*** Given entries ***

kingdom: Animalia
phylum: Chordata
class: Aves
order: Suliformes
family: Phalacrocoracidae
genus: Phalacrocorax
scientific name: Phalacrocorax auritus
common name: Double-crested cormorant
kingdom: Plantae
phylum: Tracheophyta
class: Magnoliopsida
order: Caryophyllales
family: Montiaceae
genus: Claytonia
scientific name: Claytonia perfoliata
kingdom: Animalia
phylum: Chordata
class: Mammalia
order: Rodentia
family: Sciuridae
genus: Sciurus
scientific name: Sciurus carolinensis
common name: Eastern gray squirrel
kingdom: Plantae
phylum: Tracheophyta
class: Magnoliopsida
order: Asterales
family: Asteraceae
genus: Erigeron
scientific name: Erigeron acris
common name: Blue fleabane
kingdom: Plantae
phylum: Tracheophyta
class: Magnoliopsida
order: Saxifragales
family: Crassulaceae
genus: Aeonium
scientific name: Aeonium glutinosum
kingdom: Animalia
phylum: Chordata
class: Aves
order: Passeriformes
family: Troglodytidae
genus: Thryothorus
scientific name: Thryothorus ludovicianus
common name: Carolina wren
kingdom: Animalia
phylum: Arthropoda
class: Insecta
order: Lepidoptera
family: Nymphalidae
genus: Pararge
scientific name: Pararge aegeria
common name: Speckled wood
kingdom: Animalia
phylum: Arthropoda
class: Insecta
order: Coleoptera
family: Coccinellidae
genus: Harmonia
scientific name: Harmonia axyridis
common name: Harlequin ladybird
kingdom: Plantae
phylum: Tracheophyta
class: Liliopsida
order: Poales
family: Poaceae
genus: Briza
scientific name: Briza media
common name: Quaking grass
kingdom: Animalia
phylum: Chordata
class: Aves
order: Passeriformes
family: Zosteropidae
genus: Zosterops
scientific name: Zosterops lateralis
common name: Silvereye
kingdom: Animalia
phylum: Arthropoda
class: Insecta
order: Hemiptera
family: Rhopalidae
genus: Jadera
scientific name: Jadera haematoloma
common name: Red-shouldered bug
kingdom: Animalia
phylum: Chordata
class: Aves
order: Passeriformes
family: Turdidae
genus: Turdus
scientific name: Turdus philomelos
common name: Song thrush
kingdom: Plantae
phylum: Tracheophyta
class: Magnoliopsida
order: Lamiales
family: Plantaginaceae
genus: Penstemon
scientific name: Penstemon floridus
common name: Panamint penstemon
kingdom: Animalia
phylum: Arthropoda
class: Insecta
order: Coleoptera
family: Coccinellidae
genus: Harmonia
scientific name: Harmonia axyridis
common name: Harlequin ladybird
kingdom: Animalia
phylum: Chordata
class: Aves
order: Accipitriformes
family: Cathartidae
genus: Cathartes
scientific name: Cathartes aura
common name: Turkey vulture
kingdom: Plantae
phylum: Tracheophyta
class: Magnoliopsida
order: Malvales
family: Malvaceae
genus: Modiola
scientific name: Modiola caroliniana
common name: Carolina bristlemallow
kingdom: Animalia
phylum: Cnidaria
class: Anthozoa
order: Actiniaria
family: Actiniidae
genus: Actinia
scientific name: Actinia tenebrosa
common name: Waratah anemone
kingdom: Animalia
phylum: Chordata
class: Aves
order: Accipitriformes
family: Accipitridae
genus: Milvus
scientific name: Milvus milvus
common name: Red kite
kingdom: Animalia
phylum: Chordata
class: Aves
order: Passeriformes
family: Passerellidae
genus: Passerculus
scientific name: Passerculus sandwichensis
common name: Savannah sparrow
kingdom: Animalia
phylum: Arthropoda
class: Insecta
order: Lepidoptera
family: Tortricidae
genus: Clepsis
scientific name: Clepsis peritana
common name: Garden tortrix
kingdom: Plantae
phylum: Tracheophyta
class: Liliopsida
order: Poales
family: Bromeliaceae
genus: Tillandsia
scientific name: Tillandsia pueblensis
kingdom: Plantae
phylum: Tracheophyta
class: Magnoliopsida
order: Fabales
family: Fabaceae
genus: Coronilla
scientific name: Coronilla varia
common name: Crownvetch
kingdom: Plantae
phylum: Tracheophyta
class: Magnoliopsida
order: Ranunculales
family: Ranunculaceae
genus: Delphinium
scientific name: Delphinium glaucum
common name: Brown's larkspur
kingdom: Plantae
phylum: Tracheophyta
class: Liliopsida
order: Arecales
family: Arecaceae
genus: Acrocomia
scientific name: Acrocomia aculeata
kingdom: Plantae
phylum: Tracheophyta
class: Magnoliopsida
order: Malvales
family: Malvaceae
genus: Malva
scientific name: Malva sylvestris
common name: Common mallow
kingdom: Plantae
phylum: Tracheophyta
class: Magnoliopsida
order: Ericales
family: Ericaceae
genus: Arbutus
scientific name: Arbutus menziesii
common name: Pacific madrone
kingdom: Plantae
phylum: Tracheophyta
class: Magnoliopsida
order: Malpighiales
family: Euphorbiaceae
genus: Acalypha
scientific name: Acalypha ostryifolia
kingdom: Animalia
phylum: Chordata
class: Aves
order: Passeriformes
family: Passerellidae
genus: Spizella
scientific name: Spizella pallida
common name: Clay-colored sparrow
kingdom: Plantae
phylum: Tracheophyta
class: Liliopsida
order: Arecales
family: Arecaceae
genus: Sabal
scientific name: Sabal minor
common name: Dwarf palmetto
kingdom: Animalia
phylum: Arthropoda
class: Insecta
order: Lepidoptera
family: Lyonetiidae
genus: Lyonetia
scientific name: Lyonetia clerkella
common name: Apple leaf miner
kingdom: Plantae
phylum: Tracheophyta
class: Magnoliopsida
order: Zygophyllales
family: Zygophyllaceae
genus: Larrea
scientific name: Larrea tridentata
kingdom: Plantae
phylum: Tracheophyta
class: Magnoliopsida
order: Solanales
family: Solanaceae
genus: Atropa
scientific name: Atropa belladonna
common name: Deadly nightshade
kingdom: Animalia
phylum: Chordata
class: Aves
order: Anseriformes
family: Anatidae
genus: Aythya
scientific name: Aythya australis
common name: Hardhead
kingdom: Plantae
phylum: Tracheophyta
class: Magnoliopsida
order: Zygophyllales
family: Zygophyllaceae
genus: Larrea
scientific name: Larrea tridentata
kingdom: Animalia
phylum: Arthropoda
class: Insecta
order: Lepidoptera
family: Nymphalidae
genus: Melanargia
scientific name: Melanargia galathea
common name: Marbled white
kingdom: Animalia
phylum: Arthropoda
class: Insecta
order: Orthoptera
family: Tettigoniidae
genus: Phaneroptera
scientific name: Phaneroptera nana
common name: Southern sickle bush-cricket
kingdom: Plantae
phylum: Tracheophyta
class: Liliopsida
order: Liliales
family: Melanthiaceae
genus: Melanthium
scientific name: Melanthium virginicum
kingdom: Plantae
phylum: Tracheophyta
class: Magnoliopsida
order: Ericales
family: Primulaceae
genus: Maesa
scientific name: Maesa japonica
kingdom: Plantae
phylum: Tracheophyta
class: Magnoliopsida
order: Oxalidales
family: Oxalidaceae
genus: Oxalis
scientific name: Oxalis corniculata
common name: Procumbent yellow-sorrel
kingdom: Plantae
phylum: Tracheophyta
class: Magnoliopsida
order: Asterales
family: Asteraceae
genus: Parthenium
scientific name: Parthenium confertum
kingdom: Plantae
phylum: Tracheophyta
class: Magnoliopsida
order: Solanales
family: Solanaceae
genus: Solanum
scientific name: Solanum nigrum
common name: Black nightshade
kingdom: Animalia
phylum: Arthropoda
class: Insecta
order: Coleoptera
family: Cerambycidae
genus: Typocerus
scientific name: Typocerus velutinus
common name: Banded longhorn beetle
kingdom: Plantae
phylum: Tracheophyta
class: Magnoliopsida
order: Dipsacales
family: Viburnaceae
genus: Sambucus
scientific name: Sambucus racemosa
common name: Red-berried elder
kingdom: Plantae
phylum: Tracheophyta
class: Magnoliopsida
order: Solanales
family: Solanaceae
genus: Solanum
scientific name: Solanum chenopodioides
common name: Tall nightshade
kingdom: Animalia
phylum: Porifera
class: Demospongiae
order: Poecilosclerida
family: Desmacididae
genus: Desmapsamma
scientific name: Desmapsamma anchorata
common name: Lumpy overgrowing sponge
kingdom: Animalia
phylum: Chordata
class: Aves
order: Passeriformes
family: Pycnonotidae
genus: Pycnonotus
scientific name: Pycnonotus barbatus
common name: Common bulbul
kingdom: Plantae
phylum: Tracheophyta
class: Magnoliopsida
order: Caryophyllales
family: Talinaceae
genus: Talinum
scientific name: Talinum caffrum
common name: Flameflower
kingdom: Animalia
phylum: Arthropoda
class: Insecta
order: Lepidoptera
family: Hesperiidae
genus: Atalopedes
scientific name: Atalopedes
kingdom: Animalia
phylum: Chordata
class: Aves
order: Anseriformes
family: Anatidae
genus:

***

:: Exercise ::
Starting at the first line of the records above and stopping after the line that contains "genus: Jadera", arrange those lines as a numbered list, leaving out any blank lines.

:: Expected answer ::
1. kingdom: Animalia
2. phylum: Chordata
3. class: Aves
4. order: Suliformes
5. family: Phalacrocoracidae
6. genus: Phalacrocorax
7. scientific name: Phalacrocorax auritus
8. common name: Double-crested cormorant
9. kingdom: Plantae
10. phylum: Tracheophyta
11. class: Magnoliopsida
12. order: Caryophyllales
13. family: Montiaceae
14. genus: Claytonia
15. scientific name: Claytonia perfoliata
16. kingdom: Animalia
17. phylum: Chordata
18. class: Mammalia
19. order: Rodentia
20. family: Sciuridae
21. genus: Sciurus
22. scientific name: Sciurus carolinensis
23. common name: Eastern gray squirrel
24. kingdom: Plantae
25. phylum: Tracheophyta
26. class: Magnoliopsida
27. order: Asterales
28. family: Asteraceae
29. genus: Erigeron
30. scientific name: Erigeron acris
31. common name: Blue fleabane
32. kingdom: Plantae
33. phylum: Tracheophyta
34. class: Magnoliopsida
35. order: Saxifragales
36. family: Crassulaceae
37. genus: Aeonium
38. scientific name: Aeonium glutinosum
39. kingdom: Animalia
40. phylum: Chordata
41. class: Aves
42. order: Passeriformes
43. family: Troglodytidae
44. genus: Thryothorus
45. scientific name: Thryothorus ludovicianus
46. common name: Carolina wren
47. kingdom: Animalia
48. phylum: Arthropoda
49. class: Insecta
50. order: Lepidoptera
51. family: Nymphalidae
52. genus: Pararge
53. scientific name: Pararge aegeria
54. common name: Speckled wood
55. kingdom: Animalia
56. phylum: Arthropoda
57. class: Insecta
58. order: Coleoptera
59. family: Coccinellidae
60. genus: Harmonia
61. scientific name: Harmonia axyridis
62. common name: Harlequin ladybird
63. kingdom: Plantae
64. phylum: Tracheophyta
65. class: Liliopsida
66. order: Poales
67. family: Poaceae
68. genus: Briza
69. scientific name: Briza media
70. common name: Quaking grass
71. kingdom: Animalia
72. phylum: Chordata
73. class: Aves
74. order: Passeriformes
75. family: Zosteropidae
76. genus: Zosterops
77. scientific name: Zosterops lateralis
78. common name: Silvereye
79. kingdom: Animalia
80. phylum: Arthropoda
81. class: Insecta
82. order: Hemiptera
83. family: Rhopalidae
84. genus: Jadera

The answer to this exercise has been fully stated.